● About this task
The response must consist of every record, restated word for word.

(Extracted page text data)
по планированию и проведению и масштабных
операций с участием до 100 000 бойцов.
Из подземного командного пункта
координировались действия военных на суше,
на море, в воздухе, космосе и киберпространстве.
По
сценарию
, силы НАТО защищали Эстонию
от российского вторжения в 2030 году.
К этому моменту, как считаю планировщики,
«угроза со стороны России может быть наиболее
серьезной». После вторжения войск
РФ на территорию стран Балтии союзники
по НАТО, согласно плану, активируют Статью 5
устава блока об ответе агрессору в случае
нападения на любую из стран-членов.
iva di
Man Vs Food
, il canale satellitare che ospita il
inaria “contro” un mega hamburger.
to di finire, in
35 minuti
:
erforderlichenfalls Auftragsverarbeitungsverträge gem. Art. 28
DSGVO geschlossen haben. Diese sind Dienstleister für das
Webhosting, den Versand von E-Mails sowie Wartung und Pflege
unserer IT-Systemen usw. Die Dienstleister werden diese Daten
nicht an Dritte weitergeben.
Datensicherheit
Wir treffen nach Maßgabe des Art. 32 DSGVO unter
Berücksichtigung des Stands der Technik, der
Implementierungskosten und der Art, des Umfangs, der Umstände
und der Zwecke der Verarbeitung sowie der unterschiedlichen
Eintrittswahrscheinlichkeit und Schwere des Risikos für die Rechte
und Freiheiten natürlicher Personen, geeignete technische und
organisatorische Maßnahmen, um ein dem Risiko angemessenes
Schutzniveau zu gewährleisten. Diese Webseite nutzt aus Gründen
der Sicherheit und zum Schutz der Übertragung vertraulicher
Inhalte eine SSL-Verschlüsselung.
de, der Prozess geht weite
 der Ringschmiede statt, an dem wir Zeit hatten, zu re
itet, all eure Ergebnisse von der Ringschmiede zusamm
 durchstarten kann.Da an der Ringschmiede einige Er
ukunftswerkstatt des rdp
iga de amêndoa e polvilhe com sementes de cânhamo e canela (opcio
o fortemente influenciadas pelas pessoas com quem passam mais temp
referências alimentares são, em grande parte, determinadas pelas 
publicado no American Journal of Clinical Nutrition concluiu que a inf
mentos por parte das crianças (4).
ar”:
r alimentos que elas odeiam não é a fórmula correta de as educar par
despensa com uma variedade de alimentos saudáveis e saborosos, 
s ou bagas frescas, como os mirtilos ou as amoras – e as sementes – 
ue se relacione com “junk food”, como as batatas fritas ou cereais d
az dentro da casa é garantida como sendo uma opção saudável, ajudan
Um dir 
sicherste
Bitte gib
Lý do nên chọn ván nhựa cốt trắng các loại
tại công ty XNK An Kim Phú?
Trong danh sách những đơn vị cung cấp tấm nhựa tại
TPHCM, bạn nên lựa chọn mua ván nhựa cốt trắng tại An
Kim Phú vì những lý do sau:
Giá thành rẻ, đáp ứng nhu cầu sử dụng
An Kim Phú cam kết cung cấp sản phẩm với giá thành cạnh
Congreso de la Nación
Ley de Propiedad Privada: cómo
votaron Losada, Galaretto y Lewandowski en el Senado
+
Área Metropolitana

● Task solution
по планированию и проведению и масштабных
операций с участием до 100 000 бойцов.
Из подземного командного пункта
координировались действия военных на суше,
на море, в воздухе, космосе и киберпространстве.
По
сценарию
, силы НАТО защищали Эстонию
от российского вторжения в 2030 году.
К этому моменту, как считаю планировщики,
«угроза со стороны России может быть наиболее
серьезной». После вторжения войск
РФ на территорию стран Балтии союзники
по НАТО, согласно плану, активируют Статью 5
устава блока об ответе агрессору в случае
нападения на любую из стран-членов.
iva di
Man Vs Food
, il canale satellitare che ospita il
inaria “contro” un mega hamburger.
to di finire, in
35 minuti
:
erforderlichenfalls Auftragsverarbeitungsverträge gem. Art. 28
DSGVO geschlossen haben. Diese sind Dienstleister für das
Webhosting, den Versand von E-Mails sowie Wartung und Pflege
unserer IT-Systemen usw. Die Dienstleister werden diese Daten
nicht an Dritte weitergeben.
Datensicherheit
Wir treffen nach Maßgabe des Art. 32 DSGVO unter
Berücksichtigung des Stands der Technik, der
Implementierungskosten und der Art, des Umfangs, der Umstände
und der Zwecke der Verarbeitung sowie der unterschiedlichen
Eintrittswahrscheinlichkeit und Schwere des Risikos für die Rechte
und Freiheiten natürlicher Personen, geeignete technische und
organisatorische Maßnahmen, um ein dem Risiko angemessenes
Schutzniveau zu gewährleisten. Diese Webseite nutzt aus Gründen
der Sicherheit und zum Schutz der Übertragung vertraulicher
Inhalte eine SSL-Verschlüsselung.
de, der Prozess geht weite
 der Ringschmiede statt, an dem wir Zeit hatten, zu re
itet, all eure Ergebnisse von der Ringschmiede zusamm
 durchstarten kann.Da an der Ringschmiede einige Er
ukunftswerkstatt des rdp
iga de amêndoa e polvilhe com sementes de cânhamo e canela (opcio
o fortemente influenciadas pelas pessoas com quem passam mais temp
referências alimentares são, em grande parte, determinadas pelas 
publicado no American Journal of Clinical Nutrition concluiu que a inf
mentos por parte das crianças (4).
ar”:
r alimentos que elas odeiam não é a fórmula correta de as educar par
despensa com uma variedade de alimentos saudáveis e saborosos, 
s ou bagas frescas, como os mirtilos ou as amoras – e as sementes – 
ue se relacione com “junk food”, como as batatas fritas ou cereais d
az dentro da casa é garantida como sendo uma opção saudável, ajudan
Um dir 
sicherste
Bitte gib
Lý do nên chọn ván nhựa cốt trắng các loại
tại công ty XNK An Kim Phú?
Trong danh sách những đơn vị cung cấp tấm nhựa tại
TPHCM, bạn nên lựa chọn mua ván nhựa cốt trắng tại An
Kim Phú vì những lý do sau:
Giá thành rẻ, đáp ứng nhu cầu sử dụng
An Kim Phú cam kết cung cấp sản phẩm với giá thành cạnh
Congreso de la Nación
Ley de Propiedad Privada: cómo
votaron Losada, Galaretto y Lewandowski en el Senado
+
Área Metropolitana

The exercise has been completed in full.